DynamoDB connection pool tied up when interrupting
Describe the bug
In my service, I was time limiting a block of code which involved dynamodb queries and eventually after enough timeouts, I am seeing the following error: SdkClientException: Unable to execute HTTP request: Timeout waiting for connection from pool. It appears that if i interrupt the ddb client, then the connection is forever tied up and there is no available connection to make further calls
After several runs, i noticed that if i run future.cancel(false) (no interrupt) vs future.cancel(true) the service remains stable, but the threads are allowed to finish. I verified with the java sdk client metrics that LeasedConcurrency goes up and never goes back down.
Expected behavior
When ddb client aborts due to interrupt (AbortedException), the http connection is released.
Current behavior
When ddb client aborts due to interrupt, the http connection is NOT released therefore eventually depleting the http pool connection.
Steps to Reproduce
Something like this:
final Future future = executorService.submit(() -> {
// some longer running ddb calls
}
final Object response;
try {
response = future.get(MS_LIMIT_TO_RESPOND, TimeUnit.MILLISECONDS);
} catch (TimeoutException exception) {
LOG.warn("Took longer than allotted {} ms to generate response.", MS_LIMIT_TO_RESPOND, exception);
} catch (InterruptedException | ExecutionException exception) {
LOG.error("Failed to generate response", exception);
} finally {
// If .cancel(true), then the thread will try to be interrupted, causing the issue.
future.cancel(true);
LOG.info("Returning response {}", response);
}
Possible Solution
Other tickets i saw with connection pool timeouts were regarding s3 and closing the object to ensure connection is released. I think upon sdk AbortedException or whatever exception for interrupt, the ddb connection should be closed.
Context
I was trying to limit the execution time on my service. If it didn't complete within a time limit, it would return an empty response.
AWS Java SDK version used
2
JDK version used
1.8
Operating System and version
Amazon Linux
My team is also encountering this problem. The investigation we have done seems to indicate that connections leased from the pool are mishandled in org.apache.http.impl.execchain.MainClientExec#execute
If the process is interrupted at the wrong time the connections will be lost. What can we do to fix this? Is it a known Apache client issue?

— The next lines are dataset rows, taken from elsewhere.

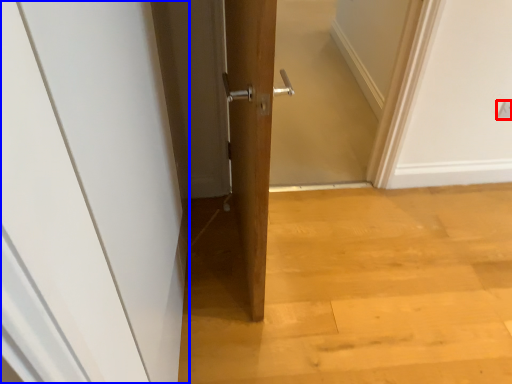
Question: Which object is further to the camera taking this photo, electric outlet (highlighted by a red box) or door (highlighted by a blue box)?

Choices:
 (A) electric outlet
 (B) door

Answer: (A)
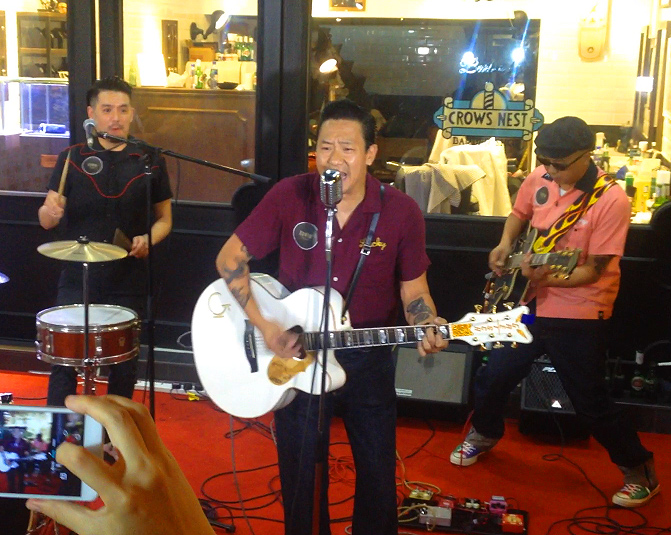
This screenshot has width=671, height=535. I want to click on door, so click(258, 91).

@andrewyoo @jocull I'm sorry for losing track of this. Are you still experiencing the issue?
Are you closing the data stream after it's consumed from the query response? Issues with connections that are not being released are usually associated with the resources not being properly closed.
@debora-ito I don't understand your question with regards to this ticket. In my use case, I had a ddb client (DynamoDbClient.create()) and i was interrupting a query. Because i was interrupting early, there was no response or data stream to close.
As for am I still experiencing it? I avoiding interrupting the ddb requests so I wouldn't have this issue, so i can't confirm if it still is a problem.
Our situation was the same as Andrew's - setting an interrupt on the thread running the request. We resorted to making requests with the async SDK and blocking on the results, but I would honestly prefer not to. It has been a year and we have not tried this again.
I did mention above the suspect code in the Apache library. It's possible that has been patched now but I have not revisited Apache change logs.
We released a fix via https://github.com/aws/aws-sdk-java-v2/pull/4066.
The fix is available on Java SDK version 2.20.83.
@andrewyoo @jocull I know the fix is not easy to test due to the nature of the issue and because you changed to async, but let us know of any other issues you find after upgrading to a newer version.
@debora-ito We applied the synchronous SDK again with the new version and tested both locally and in a load tested environment. We could not reproduce the issue this time so I believe it fixed. Thank you! 😄